> Exercise details:
In the passage below on the accounts of former JPUSA members, reproduce everything from "The disparagement of" down to "am talking about.".

> Document excerpt:
- - - -

I was not writing a book about members who did not perceive their experience as abusive. I was writing about recovery and healing, not about those who did not see recovery and healing as a priority or even as a problem! What Trott and his defenders wanted me to do was to give equal time to former and current members. He says as much on page 164. ''That was all we wanted.'' If that was, in fact, what he wanted, why didn't he insist that sociologist Anson Shupe spend an equal amount of time with some of the more than 40 ex-members I interviewed? On pages 165 and 166, Trott mentions that Professor Shupe stayed two days and a night at JPUSA. ''Two days might not have been much time still it was more than we ever received from Enroth, who despite repeated invitations never darkened our door.'' How many days did Dr. Shupe spend interacting with former members, Jon? Why not require ''equal time'' of him, if indeed your standard for methodological excellence is looking fully at both sides?
The disparagement of the testimonies of ex-members of JPUSA by Trott and others has implications for the evangelical counter-cult ministries that for years have shared the stories of former members of organizations like Christian Science and Jehovah's Witnesses. Time and time again during and after my JPUSA research I was told how unreliable the accounts of ex-members were. Specific individuals were named and I was told to mistrust their information. Generalizations were made about all former members of JPUSA, even though I suspect that this would be denied. It is true-and most ex-members know what I am talking about.
What about the testimonials of ex-members of cults? JPUSA is not a cult, but it surely recognizes other groups like the Mormons and Jehovah's Witnesses to be (theologically) cultic. If we are told we can't trust the word and independent witness of ex-members of a Christian church like JPUSA, what does that say about the accounts of former members of the large, world-wide groups that evangelicals regularly regard as cults? Former JPUSA members feel pain when they are dismissed as disgruntled people who are not to be believed. JPUSA, because of their obvious disdain for most former members, is communicating a similar message to those who have left Jehovah's Witnesses or the Unification Church. Only current, contented members are to be acknowledged. I have in my office two books published by Baker Books, a well-known Christian publisher. One is entitled, Ex-Mormons: Why We Left and the other book is entitled, Why We Left a Cult: Six People Tell Their Stories. Using Trott's logic, these are only narratives, they are simply anecdotal accounts of former members. Are they ''about Truth or Story, or both?'' I guess I have more confidence in the accuracy of the reports of former members than Jon Trott does and I think that evangelicals can learn much from former Mormons, Unificationists, and JW's, as well as from former members of what I call spiritually abusive churches.

- - - -

> Information shown:
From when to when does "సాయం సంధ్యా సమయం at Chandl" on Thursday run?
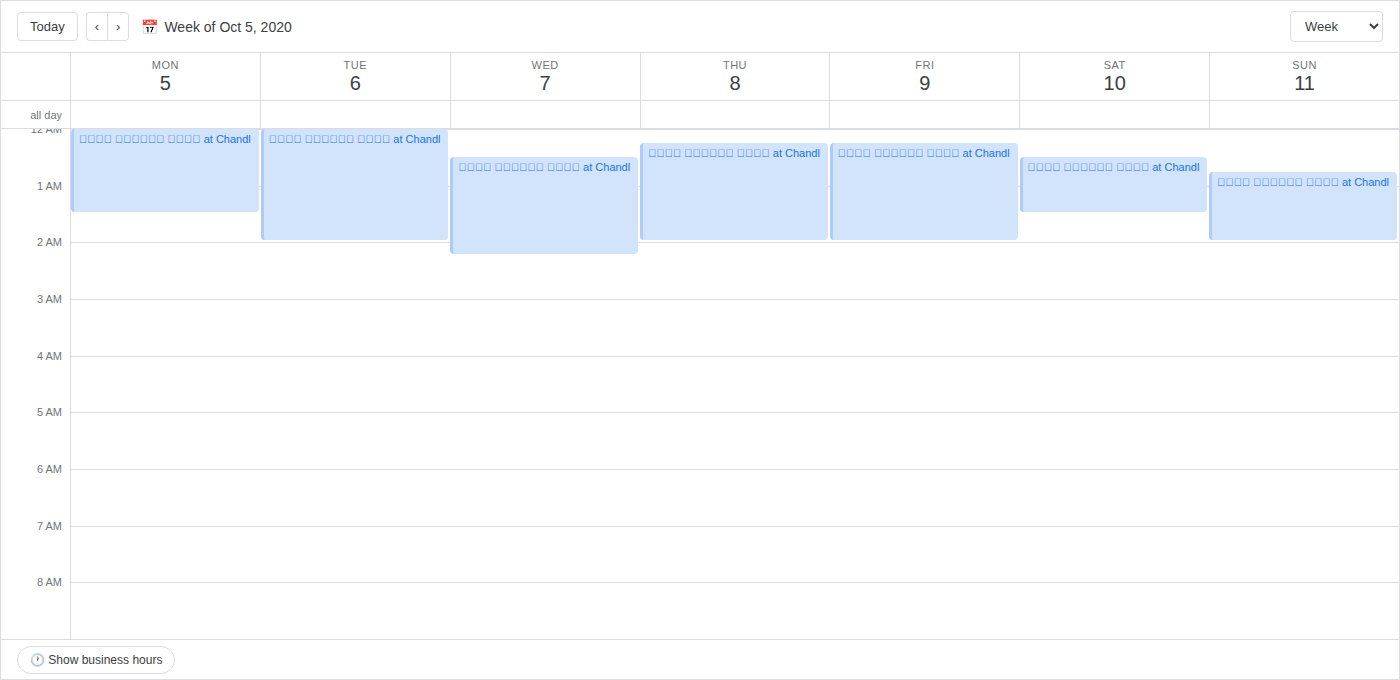
12:15 AM to 2:00 AMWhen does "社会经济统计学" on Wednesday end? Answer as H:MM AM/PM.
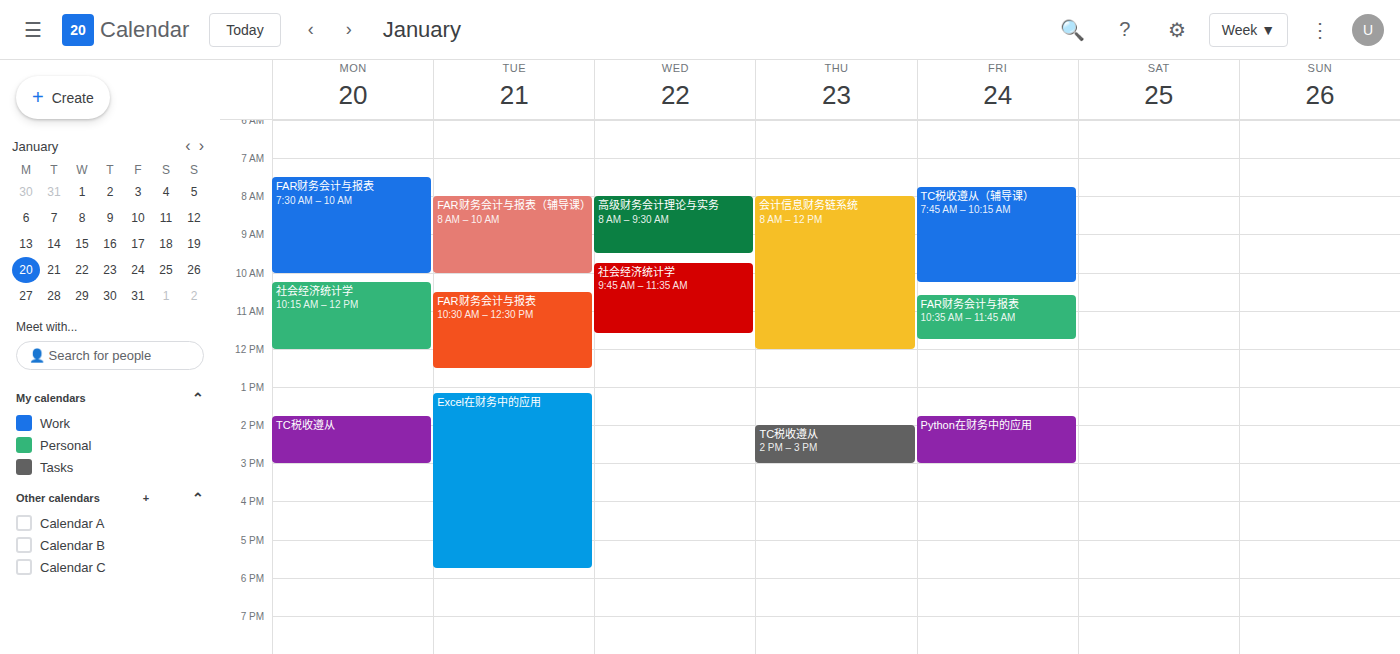
11:35 AM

- - - -

> Task output:
The disparagement of the testimonies of ex-members of JPUSA by Trott and others has implications for the evangelical counter-cult ministries that for years have shared the stories of former members of organizations like Christian Science and Jehovah's Witnesses. Time and time again during and after my JPUSA research I was told how unreliable the accounts of ex-members were. Specific individuals were named and I was told to mistrust their information. Generalizations were made about all former members of JPUSA, even though I suspect that this would be denied. It is true-and most ex-members know what I am talking about.